Multilingual and Controllable Text-to-Speech Toolkit of the Speech and Language Technologies Group at the University of Stuttgart.
Apache License 2.0
1.37k stars 153 forks source link

Feature request - [New German Data Set Thorsten – 2022.10 Available for Re-Training #54

Closed eqikkwkp25-cyber closed 1 year ago

eqikkwkp25-cyber commented 1 year ago

Are there any plans to re-train and provide a new model based on the new German data set Thorsten 2022.10 which can be found here https://www.thorsten-voice.de/en/datasets-2/

Thanks.

Flux9665 commented 1 year ago

Thanks for the reminder!

The current model in the release section is trained on a bunch of different datasets, including version 1 of the Thorsten Dataset. I'll add the new dataset into the collection of joint datasets, so it will be a part of the next release. There will be no individual model trained on just this dataset alone, but the data will be included in the next iteration of the massively multilingual meta model. I'll also include some subsets of the emotional data (not the whispering, because whispering functions entirely different from regular speech because the vowels don't have phonation).

thorstenMueller commented 1 year ago

Thanks 😊. If i can support in some way, please let me know.

Flux9665 commented 1 year ago

Today's release includes models trained with the new Thorsten Dataset. It's part of the multilingual model (demo: https://huggingface.co/spaces/Flux9665/ThisSpeakerDoesNotExist), we will probably use the data some more as purely German pretraining for our German poetry synthesis projects at the Uni Stuttgart :)

thorstenMueller commented 1 year ago

If you need some poetry recordings from me, just let me know @Flux9665 😊.

eqikkwkp25-cyber commented 1 year ago

I am overwhelmed by 1000 artificial German voices :-) Are those associated to certain speakers like Thorsten and is there a list of names for the voice seeds or are those voices completely artificial in the sense that they are mixed up somehow?

Flux9665 commented 1 year ago

The voices are completely artificial.
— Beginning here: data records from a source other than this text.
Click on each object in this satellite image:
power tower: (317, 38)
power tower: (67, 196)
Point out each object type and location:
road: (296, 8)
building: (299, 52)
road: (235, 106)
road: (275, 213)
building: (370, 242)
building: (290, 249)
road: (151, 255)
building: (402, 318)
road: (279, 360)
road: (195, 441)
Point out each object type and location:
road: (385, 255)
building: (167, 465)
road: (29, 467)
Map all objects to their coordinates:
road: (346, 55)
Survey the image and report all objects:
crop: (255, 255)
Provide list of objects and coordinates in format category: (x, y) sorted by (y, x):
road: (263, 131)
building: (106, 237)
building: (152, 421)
A separate generative model (a Wasserstein GAN) is trained to produce voices that don't exist. We did this for speaker-privacy reasons. Sometimes it can happen though, that a generated voice is similar to a voice that it has seen during training. But most of the time, the voices cannot be linked to any human with speaker verification or speaker identification models.
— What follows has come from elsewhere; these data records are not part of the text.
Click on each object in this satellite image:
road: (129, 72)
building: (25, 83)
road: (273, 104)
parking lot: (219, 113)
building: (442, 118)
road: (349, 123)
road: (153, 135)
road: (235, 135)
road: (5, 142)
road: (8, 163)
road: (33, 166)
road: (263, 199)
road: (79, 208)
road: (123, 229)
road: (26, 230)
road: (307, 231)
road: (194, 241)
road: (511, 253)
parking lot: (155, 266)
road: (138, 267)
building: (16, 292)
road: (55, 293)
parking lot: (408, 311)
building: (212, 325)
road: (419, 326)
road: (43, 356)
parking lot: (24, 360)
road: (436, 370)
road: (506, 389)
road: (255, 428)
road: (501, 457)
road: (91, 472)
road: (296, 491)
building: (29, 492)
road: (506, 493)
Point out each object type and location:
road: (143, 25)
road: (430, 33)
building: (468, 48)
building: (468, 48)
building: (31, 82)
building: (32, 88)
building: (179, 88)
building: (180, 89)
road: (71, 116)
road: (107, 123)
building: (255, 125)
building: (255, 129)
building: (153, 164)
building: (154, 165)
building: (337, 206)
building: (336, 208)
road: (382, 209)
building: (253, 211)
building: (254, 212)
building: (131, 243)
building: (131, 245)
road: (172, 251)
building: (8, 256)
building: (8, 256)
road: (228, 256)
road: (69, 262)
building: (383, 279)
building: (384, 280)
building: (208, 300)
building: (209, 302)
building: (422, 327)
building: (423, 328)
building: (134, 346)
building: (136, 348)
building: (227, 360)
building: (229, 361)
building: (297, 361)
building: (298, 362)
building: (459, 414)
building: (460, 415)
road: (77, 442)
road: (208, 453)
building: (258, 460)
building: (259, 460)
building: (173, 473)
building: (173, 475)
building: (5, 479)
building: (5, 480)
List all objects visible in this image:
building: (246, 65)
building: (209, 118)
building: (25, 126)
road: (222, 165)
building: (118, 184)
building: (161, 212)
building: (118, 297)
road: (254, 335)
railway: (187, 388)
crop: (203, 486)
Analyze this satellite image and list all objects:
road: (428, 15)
eqikkwkp25-cyber commented 1 year ago

I got the idea.

Unfortunately, restarting the application IMS-Toucan / ImprovedControllableMultilingual branch / run_gradio_demo.py gives me completely new random voice seeds so that i cannot choose those which i like for reusing purposes (the quality of the generated voices vary greatly) and there are not that many multilingual, multispeaker TTS models freely available. Can i make ImprovedControllableMultilingual in this sense "controllable" using some configuration parameters?

run_interactive_demo.py does not use the Wassserstein GAN but a PATH_TO_REFERENCE_SPEAKER audio wav for similar purposes, right?
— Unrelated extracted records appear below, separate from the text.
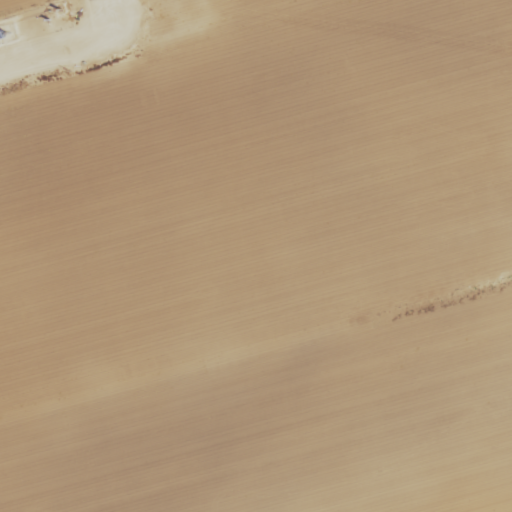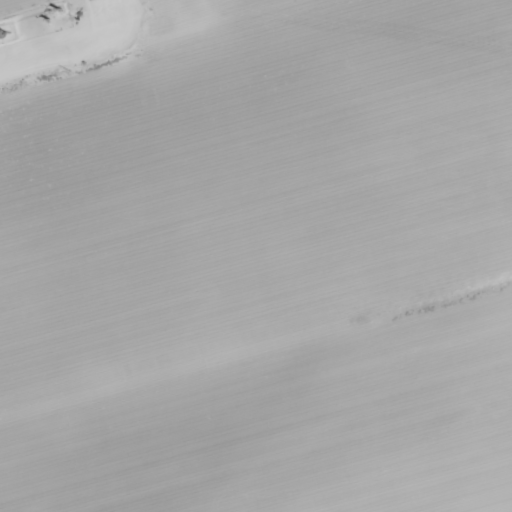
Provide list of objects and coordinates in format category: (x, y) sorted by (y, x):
road: (119, 34)
crop: (256, 255)
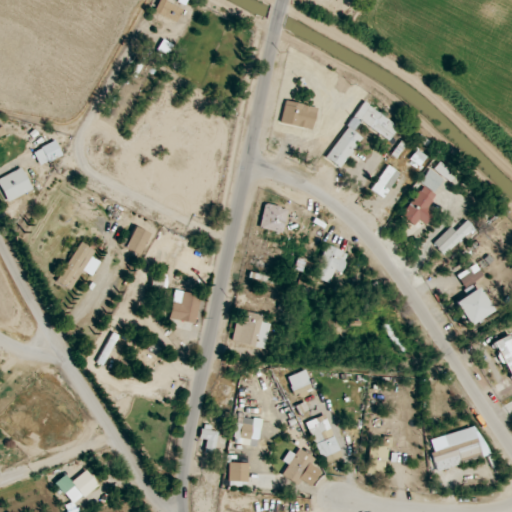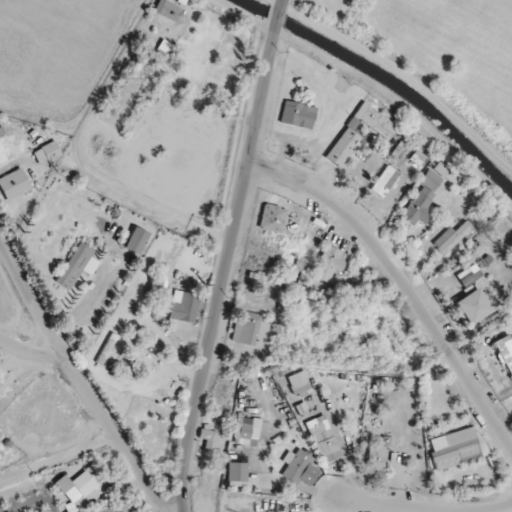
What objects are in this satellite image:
building: (167, 10)
road: (281, 10)
road: (278, 23)
building: (298, 115)
building: (1, 132)
building: (359, 133)
building: (46, 153)
building: (417, 157)
building: (444, 172)
building: (384, 180)
building: (430, 180)
building: (14, 185)
building: (419, 207)
building: (272, 218)
building: (451, 237)
building: (136, 240)
building: (329, 263)
building: (77, 266)
road: (226, 268)
building: (158, 281)
road: (401, 282)
building: (473, 306)
building: (184, 307)
building: (250, 329)
building: (392, 337)
road: (27, 351)
building: (505, 352)
road: (78, 379)
building: (299, 384)
building: (245, 431)
building: (322, 436)
building: (208, 439)
building: (457, 448)
building: (376, 460)
building: (299, 467)
building: (237, 474)
building: (76, 486)
road: (103, 489)
road: (427, 510)
building: (75, 511)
Flux9665 commented 1 year ago

Yes, when you supply a reference audio, the TTS will try to speak similar to the reference audio. This works well for the voice, but not so good for the speaking style. The interactive demo and the controllable demo are just demos, they are not meant to be really useful applications, so many of their designs are not great. As of now there is no way to ensure you will get the same voice seeds again, the voices are always randomly generated. You can change this by saving the list of seed voices to a file and loading it rather than generating new ones after this line here:

https://github.com/DigitalPhonetics/IMS-Toucan/blob/5f1dce3ba60a7a8a5550a6327154f46376920c92/InferenceInterfaces/Controllability/GAN.py#L22

z_list is the list of voices that are generated in this current run.